• Activity: Count how many lines in the data below contain the word "value", and reply with only that number.

• Extracted entries:

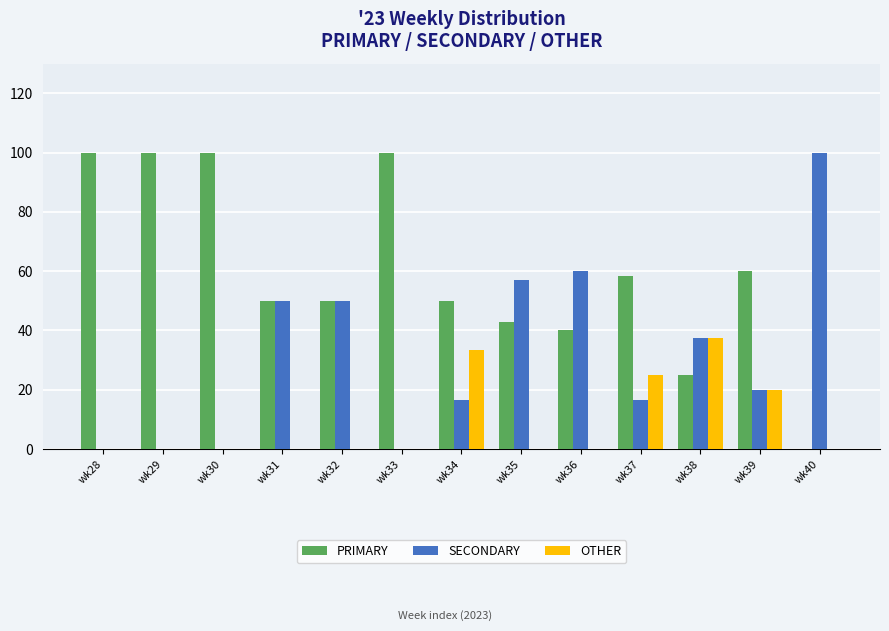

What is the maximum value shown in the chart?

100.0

...

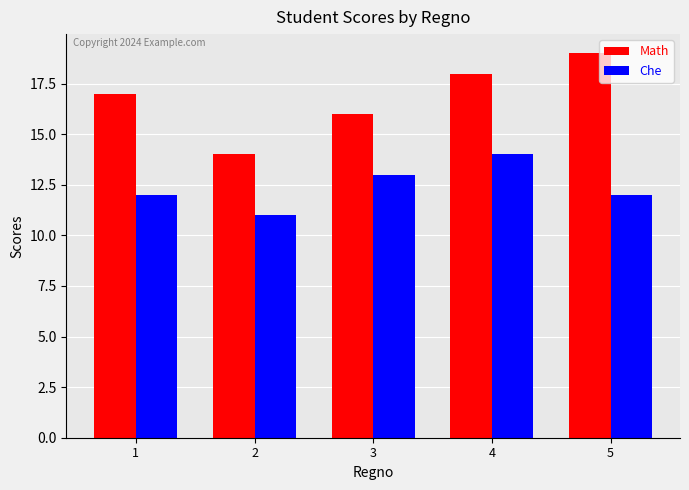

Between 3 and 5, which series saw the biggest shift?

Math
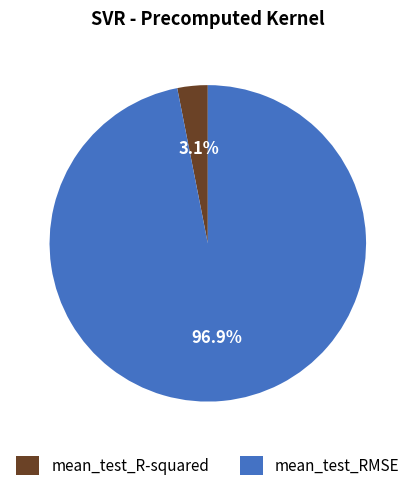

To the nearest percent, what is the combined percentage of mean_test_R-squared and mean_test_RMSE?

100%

--

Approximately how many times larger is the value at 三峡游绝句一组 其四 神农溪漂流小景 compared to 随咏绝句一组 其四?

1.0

• Result of this exercise: 2